** Task to complete **
Reproduce exactly the line with "Reservieren im Voraus" and all the lines beneath it, stopping only at the end of the material.

** Dataset excerpts **
== Segment start ==

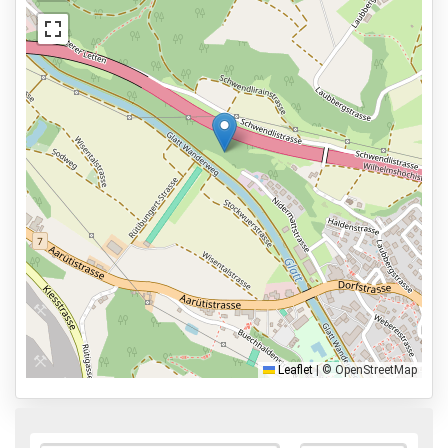
Dienstleistungen
Geöffnet von 03:00 bis 00:00 Uhr.
Reservieren im Voraus
17,3km zur Abflughalle
Parkmöglichkeiten
Shuttle Parken
Valet Parken
Park & Walk
Park, Sleep & Fly
Leaflet
|
© OpenStreetMap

== Segment end ==

** Answer to this problem **
Reservieren im Voraus
17,3km zur Abflughalle
Parkmöglichkeiten
Shuttle Parken
Valet Parken
Park & Walk
Park, Sleep & Fly
Leaflet
|
© OpenStreetMap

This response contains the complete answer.